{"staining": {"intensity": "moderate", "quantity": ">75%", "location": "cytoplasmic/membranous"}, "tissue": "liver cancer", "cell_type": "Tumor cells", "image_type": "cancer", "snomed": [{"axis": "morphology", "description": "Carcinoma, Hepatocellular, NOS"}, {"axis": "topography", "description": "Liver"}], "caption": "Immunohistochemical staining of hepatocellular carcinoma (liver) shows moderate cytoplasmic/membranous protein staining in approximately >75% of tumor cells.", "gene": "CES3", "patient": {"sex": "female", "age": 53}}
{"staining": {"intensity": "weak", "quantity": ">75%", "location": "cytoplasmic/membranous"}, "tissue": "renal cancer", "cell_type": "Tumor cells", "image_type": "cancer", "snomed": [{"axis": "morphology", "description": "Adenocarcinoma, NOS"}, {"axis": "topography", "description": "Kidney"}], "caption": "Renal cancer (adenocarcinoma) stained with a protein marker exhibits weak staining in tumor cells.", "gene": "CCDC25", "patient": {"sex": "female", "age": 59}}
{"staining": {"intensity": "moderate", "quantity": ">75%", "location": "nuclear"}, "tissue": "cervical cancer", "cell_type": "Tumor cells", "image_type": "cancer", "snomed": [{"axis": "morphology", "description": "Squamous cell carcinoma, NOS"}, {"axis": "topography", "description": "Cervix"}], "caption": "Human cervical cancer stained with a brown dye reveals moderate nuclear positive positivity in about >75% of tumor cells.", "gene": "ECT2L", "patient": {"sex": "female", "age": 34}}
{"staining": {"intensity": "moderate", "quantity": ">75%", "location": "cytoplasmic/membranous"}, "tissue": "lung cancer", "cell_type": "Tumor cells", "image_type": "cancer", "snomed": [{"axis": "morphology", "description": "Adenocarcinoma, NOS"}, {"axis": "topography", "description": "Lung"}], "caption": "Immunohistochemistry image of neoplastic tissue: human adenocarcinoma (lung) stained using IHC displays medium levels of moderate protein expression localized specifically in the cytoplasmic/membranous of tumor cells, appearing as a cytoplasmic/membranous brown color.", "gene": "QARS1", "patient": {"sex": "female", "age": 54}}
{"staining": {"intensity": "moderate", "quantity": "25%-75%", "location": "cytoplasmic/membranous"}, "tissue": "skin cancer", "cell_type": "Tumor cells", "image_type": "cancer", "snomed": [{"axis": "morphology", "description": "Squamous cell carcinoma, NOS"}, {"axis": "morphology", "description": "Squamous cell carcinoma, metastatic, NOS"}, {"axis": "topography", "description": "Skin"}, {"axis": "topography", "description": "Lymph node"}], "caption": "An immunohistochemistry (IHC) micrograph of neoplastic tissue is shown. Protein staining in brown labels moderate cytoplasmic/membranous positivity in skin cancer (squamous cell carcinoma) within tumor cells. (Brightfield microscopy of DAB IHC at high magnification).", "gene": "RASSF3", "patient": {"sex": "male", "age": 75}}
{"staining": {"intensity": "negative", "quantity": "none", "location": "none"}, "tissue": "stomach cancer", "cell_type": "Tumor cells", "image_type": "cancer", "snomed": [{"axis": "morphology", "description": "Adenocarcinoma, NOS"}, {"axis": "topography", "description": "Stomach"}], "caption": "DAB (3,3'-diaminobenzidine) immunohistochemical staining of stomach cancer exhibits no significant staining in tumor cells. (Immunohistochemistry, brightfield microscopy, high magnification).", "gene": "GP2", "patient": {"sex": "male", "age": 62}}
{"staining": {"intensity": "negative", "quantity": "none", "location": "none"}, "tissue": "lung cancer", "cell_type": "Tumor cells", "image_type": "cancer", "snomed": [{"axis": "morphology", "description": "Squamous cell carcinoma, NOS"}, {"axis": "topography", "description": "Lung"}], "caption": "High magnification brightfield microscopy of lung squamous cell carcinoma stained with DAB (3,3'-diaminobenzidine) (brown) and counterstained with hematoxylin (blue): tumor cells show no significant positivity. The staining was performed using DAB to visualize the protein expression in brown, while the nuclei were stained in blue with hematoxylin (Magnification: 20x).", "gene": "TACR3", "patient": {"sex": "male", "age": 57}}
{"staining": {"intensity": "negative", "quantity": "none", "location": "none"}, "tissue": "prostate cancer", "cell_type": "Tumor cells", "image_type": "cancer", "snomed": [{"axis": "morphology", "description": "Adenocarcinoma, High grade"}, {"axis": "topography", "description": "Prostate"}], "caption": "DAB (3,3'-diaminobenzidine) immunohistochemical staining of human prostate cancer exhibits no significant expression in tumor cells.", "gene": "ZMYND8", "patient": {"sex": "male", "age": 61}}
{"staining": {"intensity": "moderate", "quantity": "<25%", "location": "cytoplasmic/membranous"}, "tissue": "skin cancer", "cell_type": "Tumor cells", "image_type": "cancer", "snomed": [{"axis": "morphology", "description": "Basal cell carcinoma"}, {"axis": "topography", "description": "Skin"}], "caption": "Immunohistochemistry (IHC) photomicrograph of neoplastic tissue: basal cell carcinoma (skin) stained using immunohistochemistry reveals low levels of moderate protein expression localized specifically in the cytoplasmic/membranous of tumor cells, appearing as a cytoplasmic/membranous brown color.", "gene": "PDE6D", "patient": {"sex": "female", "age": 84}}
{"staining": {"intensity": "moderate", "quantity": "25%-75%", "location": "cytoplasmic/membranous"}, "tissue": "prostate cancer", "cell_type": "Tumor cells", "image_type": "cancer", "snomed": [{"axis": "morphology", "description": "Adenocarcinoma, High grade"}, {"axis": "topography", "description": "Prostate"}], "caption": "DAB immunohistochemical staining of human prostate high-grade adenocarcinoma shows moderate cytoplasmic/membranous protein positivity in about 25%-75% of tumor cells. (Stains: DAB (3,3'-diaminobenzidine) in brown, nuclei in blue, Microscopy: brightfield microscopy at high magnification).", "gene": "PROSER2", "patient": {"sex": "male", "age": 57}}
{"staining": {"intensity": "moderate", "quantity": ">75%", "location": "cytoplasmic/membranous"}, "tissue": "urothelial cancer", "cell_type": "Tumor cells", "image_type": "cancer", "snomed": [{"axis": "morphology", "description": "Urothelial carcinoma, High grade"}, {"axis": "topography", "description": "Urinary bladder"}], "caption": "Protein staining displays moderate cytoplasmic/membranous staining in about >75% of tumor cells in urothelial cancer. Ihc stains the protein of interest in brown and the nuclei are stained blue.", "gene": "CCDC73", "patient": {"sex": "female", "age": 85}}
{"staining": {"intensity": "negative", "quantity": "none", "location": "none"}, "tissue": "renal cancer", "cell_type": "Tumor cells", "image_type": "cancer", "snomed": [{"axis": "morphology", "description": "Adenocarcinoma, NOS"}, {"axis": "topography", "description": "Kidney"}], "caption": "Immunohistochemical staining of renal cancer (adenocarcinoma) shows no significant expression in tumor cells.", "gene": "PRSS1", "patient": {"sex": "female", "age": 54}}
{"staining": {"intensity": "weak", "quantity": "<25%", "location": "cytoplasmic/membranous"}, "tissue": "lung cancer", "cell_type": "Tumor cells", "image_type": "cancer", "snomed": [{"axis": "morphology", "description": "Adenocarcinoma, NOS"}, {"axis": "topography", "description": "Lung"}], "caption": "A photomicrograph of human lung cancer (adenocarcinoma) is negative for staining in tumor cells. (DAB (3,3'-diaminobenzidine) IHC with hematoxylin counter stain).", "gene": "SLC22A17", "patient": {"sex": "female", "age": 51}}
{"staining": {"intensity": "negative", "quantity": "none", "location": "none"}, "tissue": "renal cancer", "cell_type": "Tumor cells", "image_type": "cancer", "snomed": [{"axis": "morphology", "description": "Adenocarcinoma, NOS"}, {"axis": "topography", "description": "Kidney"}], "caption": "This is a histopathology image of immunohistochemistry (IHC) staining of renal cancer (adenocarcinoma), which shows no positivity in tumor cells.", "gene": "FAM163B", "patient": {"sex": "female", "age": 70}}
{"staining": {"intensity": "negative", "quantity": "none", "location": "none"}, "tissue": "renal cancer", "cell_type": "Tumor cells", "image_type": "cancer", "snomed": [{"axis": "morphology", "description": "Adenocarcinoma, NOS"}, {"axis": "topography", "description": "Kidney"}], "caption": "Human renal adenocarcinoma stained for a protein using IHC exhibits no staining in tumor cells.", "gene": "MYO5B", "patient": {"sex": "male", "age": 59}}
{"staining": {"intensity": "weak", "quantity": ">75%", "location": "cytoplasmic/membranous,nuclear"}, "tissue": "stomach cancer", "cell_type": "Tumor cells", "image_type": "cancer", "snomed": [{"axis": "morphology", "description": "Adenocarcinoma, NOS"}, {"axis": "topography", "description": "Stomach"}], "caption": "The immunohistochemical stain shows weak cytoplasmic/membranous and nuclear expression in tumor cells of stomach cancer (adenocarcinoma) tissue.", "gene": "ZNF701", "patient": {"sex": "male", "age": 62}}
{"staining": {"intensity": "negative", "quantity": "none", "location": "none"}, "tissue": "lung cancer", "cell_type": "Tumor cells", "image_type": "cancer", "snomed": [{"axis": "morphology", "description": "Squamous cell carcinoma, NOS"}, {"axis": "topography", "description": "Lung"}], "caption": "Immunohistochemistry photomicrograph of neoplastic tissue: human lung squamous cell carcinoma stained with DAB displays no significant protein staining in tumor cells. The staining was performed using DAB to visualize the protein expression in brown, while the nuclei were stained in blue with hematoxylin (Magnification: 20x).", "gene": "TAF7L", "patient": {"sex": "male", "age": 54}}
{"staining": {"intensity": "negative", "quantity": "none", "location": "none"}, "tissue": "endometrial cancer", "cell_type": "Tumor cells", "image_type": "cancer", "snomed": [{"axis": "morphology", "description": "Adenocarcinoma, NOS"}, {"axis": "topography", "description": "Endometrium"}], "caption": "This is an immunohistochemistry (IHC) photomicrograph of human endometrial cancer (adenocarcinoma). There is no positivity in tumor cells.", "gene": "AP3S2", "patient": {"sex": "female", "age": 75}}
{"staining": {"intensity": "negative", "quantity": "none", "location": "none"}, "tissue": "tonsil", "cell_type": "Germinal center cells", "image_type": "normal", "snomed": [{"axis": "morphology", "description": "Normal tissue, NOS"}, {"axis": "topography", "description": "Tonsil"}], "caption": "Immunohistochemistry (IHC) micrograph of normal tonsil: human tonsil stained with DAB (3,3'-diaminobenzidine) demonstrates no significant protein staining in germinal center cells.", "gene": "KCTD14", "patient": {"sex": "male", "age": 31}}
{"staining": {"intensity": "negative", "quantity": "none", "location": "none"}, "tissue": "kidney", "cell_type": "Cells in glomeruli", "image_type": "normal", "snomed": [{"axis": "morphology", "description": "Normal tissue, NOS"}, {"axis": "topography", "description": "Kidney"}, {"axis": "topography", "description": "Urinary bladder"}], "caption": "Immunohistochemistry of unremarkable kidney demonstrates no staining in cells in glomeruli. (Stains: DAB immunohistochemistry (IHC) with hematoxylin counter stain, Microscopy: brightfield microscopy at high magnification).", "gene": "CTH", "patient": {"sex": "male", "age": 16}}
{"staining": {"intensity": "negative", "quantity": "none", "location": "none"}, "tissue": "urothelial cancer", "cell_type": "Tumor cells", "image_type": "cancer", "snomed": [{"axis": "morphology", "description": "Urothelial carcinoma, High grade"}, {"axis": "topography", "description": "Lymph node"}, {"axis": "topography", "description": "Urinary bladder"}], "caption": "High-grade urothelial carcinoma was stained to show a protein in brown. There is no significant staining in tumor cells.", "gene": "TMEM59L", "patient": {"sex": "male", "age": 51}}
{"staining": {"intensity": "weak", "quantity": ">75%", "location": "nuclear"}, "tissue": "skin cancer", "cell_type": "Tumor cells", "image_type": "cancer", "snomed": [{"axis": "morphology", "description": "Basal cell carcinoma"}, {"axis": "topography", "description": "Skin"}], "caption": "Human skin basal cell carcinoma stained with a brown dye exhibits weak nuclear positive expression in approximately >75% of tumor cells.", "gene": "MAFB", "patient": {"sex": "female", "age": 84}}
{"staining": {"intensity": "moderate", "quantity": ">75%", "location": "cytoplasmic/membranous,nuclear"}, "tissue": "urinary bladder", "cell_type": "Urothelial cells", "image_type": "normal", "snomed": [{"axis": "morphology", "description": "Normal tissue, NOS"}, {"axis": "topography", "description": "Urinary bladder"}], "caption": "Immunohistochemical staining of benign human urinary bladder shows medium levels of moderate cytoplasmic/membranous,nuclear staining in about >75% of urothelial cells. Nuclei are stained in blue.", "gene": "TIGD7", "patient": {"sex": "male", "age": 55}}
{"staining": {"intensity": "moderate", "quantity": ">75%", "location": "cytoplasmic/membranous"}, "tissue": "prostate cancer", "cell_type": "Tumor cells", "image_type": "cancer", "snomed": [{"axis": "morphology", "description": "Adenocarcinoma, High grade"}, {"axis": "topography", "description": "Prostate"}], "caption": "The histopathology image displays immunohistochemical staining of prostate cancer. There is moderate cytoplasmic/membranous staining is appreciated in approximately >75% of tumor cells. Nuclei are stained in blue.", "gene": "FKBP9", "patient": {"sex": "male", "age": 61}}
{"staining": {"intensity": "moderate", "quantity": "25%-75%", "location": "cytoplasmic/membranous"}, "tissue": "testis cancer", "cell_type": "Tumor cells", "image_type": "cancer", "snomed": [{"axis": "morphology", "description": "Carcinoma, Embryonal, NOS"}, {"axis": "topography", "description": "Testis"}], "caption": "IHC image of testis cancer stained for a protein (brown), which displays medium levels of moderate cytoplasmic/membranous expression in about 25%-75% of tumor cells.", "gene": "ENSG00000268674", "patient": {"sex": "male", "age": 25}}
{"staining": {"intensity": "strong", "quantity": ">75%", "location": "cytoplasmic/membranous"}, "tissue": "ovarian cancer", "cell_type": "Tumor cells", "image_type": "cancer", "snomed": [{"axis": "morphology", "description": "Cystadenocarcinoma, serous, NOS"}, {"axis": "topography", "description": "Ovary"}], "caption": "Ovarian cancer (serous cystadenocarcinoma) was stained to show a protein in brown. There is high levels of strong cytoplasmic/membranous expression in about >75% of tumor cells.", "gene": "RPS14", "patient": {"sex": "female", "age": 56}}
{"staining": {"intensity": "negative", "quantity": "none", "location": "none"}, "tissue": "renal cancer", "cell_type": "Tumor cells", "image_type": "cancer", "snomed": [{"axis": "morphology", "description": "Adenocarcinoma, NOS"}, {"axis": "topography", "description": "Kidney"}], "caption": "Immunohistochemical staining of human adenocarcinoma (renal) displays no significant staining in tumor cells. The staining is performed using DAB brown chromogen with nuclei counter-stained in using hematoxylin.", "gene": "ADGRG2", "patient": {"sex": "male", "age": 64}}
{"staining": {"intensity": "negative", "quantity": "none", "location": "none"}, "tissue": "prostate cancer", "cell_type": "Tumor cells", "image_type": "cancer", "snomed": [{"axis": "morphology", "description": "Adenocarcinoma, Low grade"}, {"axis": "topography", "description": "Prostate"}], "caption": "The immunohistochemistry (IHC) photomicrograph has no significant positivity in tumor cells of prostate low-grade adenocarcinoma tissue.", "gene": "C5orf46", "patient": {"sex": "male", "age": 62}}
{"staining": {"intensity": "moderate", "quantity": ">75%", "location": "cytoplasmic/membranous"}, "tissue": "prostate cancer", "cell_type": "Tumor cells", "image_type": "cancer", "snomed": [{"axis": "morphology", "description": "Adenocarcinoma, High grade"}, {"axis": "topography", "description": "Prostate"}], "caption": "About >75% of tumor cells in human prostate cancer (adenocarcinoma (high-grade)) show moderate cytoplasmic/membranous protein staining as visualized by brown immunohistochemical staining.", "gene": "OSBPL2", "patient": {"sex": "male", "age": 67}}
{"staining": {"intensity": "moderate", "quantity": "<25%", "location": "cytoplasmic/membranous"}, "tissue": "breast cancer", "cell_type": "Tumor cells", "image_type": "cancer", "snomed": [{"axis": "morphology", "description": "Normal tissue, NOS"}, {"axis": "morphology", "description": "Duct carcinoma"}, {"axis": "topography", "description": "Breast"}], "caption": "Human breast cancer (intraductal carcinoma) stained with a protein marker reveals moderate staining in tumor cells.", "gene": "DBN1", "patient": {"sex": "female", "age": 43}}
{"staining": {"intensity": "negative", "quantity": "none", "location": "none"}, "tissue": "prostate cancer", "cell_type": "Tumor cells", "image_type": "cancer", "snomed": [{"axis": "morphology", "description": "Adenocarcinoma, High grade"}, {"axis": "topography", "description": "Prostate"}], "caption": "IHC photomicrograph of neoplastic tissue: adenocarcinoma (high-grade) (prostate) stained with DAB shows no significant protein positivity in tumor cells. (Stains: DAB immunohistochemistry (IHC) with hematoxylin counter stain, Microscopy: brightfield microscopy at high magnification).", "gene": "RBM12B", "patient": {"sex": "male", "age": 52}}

WHAT IS REQUIRED:
Repeat, word for word, the lines above between the line holding "urothelial carcinoma was" and the line holding "staining of benign", inclusive; omit everything else.

ANSWER FOR THIS EXERCISE:
{"staining": {"intensity": "negative", "quantity": "none", "location": "none"}, "tissue": "urothelial cancer", "cell_type": "Tumor cells", "image_type": "cancer", "snomed": [{"axis": "morphology", "description": "Urothelial carcinoma, High grade"}, {"axis": "topography", "description": "Lymph node"}, {"axis": "topography", "description": "Urinary bladder"}], "caption": "High-grade urothelial carcinoma was stained to show a protein in brown. There is no significant staining in tumor cells.", "gene": "TMEM59L", "patient": {"sex": "male", "age": 51}}
{"staining": {"intensity": "weak", "quantity": ">75%", "location": "nuclear"}, "tissue": "skin cancer", "cell_type": "Tumor cells", "image_type": "cancer", "snomed": [{"axis": "morphology", "description": "Basal cell carcinoma"}, {"axis": "topography", "description": "Skin"}], "caption": "Human skin basal cell carcinoma stained with a brown dye exhibits weak nuclear positive expression in approximately >75% of tumor cells.", "gene": "MAFB", "patient": {"sex": "female", "age": 84}}
{"staining": {"intensity": "moderate", "quantity": ">75%", "location": "cytoplasmic/membranous,nuclear"}, "tissue": "urinary bladder", "cell_type": "Urothelial cells", "image_type": "normal", "snomed": [{"axis": "morphology", "description": "Normal tissue, NOS"}, {"axis": "topography", "description": "Urinary bladder"}], "caption": "Immunohistochemical staining of benign human urinary bladder shows medium levels of moderate cytoplasmic/membranous,nuclear staining in about >75% of urothelial cells. Nuclei are stained in blue.", "gene": "TIGD7", "patient": {"sex": "male", "age": 55}}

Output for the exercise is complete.